# [What the exercise asks]
Report every line of the data where the string "github" appears.

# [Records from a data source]
****************************************

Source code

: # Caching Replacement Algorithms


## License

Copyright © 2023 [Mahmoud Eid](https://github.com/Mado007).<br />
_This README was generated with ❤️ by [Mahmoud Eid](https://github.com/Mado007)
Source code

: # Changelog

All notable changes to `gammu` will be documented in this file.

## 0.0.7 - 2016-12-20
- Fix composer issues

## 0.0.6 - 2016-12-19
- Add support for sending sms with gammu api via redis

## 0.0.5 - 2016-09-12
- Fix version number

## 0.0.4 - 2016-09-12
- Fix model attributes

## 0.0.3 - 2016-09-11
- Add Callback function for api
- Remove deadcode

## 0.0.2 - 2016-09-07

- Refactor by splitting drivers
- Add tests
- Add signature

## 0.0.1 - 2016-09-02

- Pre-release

****************************************

# [Result of this exercise]
Copyright © 2023 [Mahmoud Eid](https://github.com/Mado007).<br />
_This README was generated with ❤️ by [Mahmoud Eid](https://github.com/Mado007)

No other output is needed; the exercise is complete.